**** The records ****

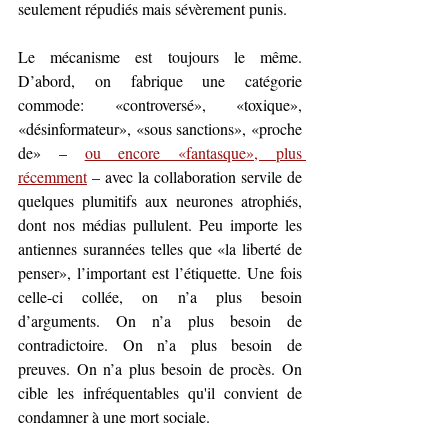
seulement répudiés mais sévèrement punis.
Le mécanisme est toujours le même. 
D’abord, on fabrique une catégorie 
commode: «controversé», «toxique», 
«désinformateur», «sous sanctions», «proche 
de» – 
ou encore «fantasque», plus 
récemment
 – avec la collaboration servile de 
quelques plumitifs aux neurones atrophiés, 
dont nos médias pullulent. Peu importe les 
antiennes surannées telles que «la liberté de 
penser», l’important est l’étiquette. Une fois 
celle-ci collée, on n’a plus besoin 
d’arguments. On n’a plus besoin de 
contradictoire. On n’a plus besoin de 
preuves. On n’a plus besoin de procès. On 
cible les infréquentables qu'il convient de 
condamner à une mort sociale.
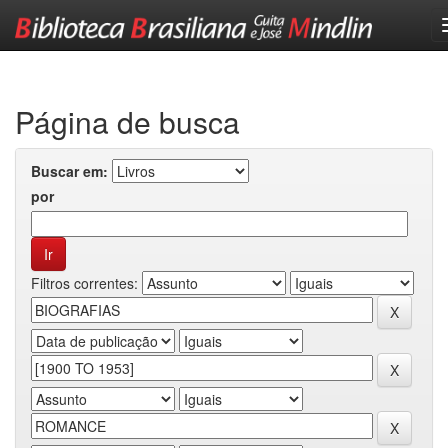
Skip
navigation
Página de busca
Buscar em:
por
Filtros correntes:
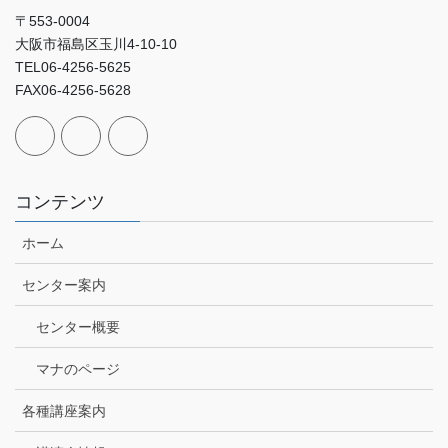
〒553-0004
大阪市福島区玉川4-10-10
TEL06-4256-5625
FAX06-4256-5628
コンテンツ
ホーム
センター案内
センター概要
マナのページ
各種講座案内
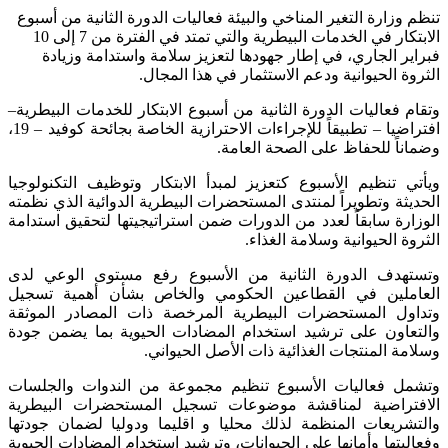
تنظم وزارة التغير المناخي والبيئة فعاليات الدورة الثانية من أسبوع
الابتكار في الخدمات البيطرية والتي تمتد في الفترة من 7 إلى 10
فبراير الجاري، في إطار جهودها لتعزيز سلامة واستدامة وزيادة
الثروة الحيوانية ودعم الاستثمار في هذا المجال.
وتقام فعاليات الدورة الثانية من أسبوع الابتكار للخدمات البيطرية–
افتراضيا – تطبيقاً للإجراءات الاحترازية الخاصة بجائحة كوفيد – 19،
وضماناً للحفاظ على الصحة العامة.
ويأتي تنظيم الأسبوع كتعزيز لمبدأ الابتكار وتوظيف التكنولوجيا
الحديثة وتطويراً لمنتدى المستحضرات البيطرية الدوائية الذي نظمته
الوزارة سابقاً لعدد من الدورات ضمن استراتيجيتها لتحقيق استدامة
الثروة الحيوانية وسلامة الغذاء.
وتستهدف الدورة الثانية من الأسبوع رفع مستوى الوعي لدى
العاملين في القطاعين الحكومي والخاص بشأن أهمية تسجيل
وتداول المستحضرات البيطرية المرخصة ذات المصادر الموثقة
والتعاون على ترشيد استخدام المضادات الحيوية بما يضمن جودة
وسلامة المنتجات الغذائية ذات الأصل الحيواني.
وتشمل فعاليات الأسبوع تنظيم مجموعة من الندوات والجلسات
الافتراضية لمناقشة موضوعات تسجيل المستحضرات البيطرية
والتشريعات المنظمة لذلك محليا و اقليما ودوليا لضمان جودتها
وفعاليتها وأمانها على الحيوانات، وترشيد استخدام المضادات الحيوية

****

● Task
Collect every line in the records above that contains the word "استخدام", and copy each one in full.

● Result
والتعاون على ترشيد استخدام المضادات الحيوية بما يضمن جودة
وفعاليتها وأمانها على الحيوانات، وترشيد استخدام المضادات الحيوية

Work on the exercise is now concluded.